И именно тогда я постиг: я все жил с головой в своих книжках, в полемиках о божественности Иисуса, и Господь Бог правил передо мной мировым шоу, точно шпрехшталмейстер на манеже. И тут вдруг является эта штука – смеющаяся и беспощадная, – поворачивается, видит нас и начинает преследовать. А затем, как будто наигравшись и насытившись, просто разворачивается и уходит. Оно живое, точно вам говорю! В нем ощущался дух. И у него был разум. – Стейнбах снова схватил меня за руку. – Вы думаете, я сумасшедший?

– Да нет, – ответил я, даже не представляя, что еще сказать.

– А эти коровы, пытающиеся спасти своих телят, – кричащие, ревущие, вопящие, совсем как люди. Совсем от нас не отличающиеся. Клянусь Богом, они тоже молились – по-своему, по-животному. Я прямо чувствовал их души, видел, как их дух расставался с плотью. Вот тогда-то во мне все и переменилось. Все, что есть в этих книгах, – указал он на стопку на верстаке, – иссохшее, как урожай на этих полях. Из них высосаны все соки. И я еще буду пытаться втолковывать этим маленьким индейским детишкам про какого-то Иисуса, жившего в тех местах, о которых они ни разу не слышали! Внушать им, что их дедушки и бабушки в своей вере ошибались. И родители тоже. Это притом, что их всю жизнь окружают эти духи. Страшные грозы, пылевые бури, смерчи и торнадо. Пожары, подобные языку дьявола.

Мысли его начали как будто разбредаться. Говорил он все это уже не для меня. Это было что-то вроде сокровенного признания, мучительного изъяснения глубоко личного кризиса веры.

– Неужто вы не понимаете? Вот сидят перед нами за партами, сложив ручки, эти маленькие индейские ребятишки, и мы вещаем им нечто, совершенно непонятное. «Благослови нас, о Господи, и эти Твои дары». Велим им молиться перед едой. А что вообще означает эта застольная молитва? Ведь индейцы не привыкли возносить молитву перед едой, как мы, благодаря Господа Бога за снедь на столе. Они обращаются к духам животных, которые отдали свою жизнь, чтобы накормить людей. И я еще буду пытаться учить их, как надо молиться?

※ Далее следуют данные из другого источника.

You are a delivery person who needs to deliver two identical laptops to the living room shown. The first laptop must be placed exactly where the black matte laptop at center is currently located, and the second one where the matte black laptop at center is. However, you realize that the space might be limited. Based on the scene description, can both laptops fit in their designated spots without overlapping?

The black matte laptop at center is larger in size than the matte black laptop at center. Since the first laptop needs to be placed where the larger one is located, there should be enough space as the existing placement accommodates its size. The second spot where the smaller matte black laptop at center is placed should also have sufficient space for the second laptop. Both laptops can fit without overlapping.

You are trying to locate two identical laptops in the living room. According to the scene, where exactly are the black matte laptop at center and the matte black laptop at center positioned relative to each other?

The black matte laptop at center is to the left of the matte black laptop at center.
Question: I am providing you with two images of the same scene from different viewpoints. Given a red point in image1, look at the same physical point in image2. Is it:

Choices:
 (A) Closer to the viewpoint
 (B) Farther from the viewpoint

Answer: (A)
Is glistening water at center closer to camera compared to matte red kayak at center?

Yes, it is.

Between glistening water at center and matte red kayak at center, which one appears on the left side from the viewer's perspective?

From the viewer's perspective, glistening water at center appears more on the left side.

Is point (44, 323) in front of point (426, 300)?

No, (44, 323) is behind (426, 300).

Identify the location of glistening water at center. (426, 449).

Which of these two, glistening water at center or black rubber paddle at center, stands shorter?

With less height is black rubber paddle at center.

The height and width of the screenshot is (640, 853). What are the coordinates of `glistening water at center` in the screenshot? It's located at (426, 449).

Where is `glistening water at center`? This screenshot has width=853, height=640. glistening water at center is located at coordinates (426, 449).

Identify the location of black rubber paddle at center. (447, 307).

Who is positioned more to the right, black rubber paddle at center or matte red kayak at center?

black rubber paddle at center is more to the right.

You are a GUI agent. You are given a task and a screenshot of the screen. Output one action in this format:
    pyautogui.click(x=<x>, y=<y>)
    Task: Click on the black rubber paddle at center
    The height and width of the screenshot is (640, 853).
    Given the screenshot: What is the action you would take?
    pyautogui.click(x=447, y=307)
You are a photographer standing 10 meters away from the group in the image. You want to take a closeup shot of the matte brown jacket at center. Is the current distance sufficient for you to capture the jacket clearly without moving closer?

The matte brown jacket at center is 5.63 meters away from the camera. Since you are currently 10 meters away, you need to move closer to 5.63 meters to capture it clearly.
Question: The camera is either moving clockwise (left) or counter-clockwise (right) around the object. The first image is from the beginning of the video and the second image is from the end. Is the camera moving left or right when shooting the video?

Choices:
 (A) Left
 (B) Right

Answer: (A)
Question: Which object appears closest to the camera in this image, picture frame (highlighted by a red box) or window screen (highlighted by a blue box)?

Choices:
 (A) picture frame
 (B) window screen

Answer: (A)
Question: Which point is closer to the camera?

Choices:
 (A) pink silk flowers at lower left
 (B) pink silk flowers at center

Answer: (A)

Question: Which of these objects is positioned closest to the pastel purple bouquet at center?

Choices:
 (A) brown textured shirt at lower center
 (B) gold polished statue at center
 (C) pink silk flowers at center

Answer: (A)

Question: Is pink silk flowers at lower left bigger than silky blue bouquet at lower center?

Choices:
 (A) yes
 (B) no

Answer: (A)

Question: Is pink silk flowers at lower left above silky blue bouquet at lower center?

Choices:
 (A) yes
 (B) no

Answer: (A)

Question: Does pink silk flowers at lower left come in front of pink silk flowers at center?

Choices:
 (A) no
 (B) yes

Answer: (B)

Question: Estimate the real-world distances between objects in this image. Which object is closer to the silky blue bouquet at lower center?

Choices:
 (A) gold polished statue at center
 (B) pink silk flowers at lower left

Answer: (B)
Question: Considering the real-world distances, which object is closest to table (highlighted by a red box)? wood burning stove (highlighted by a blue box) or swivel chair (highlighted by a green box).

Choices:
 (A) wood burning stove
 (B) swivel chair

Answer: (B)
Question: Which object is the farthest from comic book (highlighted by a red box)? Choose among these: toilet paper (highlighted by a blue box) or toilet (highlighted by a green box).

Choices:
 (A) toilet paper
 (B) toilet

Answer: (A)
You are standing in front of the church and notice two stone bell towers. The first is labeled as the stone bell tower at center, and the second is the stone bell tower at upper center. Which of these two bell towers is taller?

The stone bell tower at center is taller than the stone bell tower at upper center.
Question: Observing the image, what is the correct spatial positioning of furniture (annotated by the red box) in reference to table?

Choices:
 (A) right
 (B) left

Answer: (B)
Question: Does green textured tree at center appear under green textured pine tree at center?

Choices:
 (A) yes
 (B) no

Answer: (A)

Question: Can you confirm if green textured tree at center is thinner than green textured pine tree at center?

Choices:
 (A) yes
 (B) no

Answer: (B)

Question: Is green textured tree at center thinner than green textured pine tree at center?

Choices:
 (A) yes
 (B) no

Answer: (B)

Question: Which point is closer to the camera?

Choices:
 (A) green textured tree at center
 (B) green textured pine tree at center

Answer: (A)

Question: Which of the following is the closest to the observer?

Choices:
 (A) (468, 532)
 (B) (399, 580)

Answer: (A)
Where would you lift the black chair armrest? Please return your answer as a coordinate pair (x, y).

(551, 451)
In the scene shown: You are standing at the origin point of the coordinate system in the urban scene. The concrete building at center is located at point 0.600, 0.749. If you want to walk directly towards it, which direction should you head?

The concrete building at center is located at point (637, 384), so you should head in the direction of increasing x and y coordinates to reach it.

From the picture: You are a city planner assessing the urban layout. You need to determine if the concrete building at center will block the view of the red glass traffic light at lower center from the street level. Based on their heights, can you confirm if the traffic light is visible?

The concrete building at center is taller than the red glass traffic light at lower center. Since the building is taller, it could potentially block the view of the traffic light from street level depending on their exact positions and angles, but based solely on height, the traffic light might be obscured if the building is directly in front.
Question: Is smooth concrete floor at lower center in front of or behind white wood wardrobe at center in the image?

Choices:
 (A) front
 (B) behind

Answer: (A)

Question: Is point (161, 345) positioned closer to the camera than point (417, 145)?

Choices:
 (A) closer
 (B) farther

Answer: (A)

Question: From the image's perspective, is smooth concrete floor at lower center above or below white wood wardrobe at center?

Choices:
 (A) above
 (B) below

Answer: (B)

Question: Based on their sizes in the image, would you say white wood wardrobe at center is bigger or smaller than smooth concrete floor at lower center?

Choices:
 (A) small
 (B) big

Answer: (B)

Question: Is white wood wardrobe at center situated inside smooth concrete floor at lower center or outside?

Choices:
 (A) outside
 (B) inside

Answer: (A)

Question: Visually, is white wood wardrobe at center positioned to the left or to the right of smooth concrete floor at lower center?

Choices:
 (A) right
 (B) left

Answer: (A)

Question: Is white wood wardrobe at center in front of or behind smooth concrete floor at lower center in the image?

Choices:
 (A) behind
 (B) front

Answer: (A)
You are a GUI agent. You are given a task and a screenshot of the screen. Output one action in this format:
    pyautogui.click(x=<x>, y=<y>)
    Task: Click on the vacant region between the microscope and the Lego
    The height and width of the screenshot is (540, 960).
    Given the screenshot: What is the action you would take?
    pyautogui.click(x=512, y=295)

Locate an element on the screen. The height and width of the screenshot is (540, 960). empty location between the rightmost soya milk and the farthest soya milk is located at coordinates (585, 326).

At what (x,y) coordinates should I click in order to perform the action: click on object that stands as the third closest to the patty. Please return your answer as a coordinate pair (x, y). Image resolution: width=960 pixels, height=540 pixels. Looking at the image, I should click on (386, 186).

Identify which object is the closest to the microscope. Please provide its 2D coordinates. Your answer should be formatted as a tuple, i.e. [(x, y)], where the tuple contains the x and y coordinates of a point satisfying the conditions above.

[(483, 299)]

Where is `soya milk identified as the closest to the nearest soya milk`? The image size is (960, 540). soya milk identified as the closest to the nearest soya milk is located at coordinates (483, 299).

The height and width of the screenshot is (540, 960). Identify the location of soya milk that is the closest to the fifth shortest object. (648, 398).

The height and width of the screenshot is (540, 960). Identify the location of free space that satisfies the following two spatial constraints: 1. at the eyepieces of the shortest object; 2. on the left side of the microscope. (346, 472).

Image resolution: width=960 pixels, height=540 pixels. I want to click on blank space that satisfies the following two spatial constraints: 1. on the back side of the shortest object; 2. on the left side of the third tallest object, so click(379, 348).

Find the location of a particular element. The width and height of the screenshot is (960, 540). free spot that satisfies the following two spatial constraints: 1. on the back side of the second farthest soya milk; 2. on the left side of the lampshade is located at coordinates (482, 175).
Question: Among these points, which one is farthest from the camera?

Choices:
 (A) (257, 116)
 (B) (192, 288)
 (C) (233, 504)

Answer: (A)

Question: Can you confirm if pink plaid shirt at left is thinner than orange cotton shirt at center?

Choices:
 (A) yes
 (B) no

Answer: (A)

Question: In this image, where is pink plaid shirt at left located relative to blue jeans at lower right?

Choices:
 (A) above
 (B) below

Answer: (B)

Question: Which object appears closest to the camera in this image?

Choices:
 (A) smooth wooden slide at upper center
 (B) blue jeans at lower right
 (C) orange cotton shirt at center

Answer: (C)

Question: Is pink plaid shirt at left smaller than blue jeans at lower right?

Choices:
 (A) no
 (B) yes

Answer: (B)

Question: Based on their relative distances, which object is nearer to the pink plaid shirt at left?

В отдалении пророкотал раскат грома. Огонек в лампе заколебался.

Стейнбах пригладил широкими ладонями светлые редеющие волосы. Лоб у него заблестел испариной.

– Рай и ад, говорите вы? Знаете, что такое ад? Это когда видишь, как степной пожар уничтожает малыша-теленка, а его мать отчаянно ревет, пытаясь его спасти. В этих воплях и в этих материнских глазах куда больше ада, чем во всех теологических трудах мира вместе взятых. И если дьявол существует, то он – в этом степном пожаре, мистер Дэнтон. Хохочет и убивает, а потом поворачивает и уходит, словно ничего и не случилось.

Стейнбах прижал к глазам костяшки пальцев, словно пытался отогнать видение того, что забыть был не в силах.

– Я должен был уйти из интерната. Я просто не мог там оставаться. Понимаете? Я не мог учить этих индейских ребят тому, во что сам верил лишь наполовину. Тому, что только коверкало им души. – Тут же, словно себя поправляя, он добавил: – Не то чтобы я перестал верить в Иисуса. Просто это сделалось для меня уже не столь значительным. Вы меня понимаете?

Он глядел на меня умоляюще. Как будто просил у меня оправдания. Словно испытывал потребность, чтобы другой белый человек сказал ему, что открытый им, Стейнбахом, мир не плод его воображения и что он вовсе не предал свой народ и свою веру.

– Вы хороший человек, мистер Стейнбах, – ответил я, совершенно не зная, что еще сказать.

– Разве? Вы правда так считаете? Притом, что я пытался заставить этих детей возненавидеть тот мир, что передали им предки? Заставить их ненавидеть самих себя?

Он уже близок был к тому, чтобы расплакаться. Стейнбах прошел к двери и уставился в рокочущую даль. Он долго так стоял, не говоря ни слова. Когда он наконец развернулся, его глаза были исполнены такой муки, какой я еще ни разу не видел на лице мужчины.

– Я думаю, что, может быть, поэтому Господь и забрал у меня сына.